YOUR ASSIGNMENT: The answer must be a single number: how many lines in the entries hold the string "membabitkan".
+++
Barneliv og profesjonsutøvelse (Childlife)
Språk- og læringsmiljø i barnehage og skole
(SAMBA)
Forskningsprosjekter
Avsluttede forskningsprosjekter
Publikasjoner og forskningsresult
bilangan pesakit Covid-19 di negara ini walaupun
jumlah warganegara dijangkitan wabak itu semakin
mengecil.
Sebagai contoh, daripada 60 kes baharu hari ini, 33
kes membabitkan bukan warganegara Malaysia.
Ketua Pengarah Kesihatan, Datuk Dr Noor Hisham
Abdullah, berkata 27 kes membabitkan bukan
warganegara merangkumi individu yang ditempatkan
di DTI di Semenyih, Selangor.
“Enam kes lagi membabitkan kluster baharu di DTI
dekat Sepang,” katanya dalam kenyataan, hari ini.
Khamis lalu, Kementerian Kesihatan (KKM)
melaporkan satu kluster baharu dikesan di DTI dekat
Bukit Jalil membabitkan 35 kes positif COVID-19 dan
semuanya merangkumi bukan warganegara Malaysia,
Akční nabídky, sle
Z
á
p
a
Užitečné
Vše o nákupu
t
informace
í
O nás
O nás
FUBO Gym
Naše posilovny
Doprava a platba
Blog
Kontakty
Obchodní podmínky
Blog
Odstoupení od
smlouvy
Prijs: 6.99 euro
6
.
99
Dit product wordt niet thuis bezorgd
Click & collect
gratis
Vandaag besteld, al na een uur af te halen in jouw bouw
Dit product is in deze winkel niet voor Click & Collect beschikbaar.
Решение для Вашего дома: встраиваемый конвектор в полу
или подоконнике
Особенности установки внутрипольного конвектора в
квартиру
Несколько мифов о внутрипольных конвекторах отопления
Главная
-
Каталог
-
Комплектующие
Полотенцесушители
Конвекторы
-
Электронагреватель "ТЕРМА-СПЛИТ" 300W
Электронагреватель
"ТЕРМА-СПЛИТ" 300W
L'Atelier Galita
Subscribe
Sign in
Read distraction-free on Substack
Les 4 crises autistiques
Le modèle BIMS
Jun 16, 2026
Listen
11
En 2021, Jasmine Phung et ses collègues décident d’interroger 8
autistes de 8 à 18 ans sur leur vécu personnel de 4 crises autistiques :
+++
EXERCISE OUTPUT: 4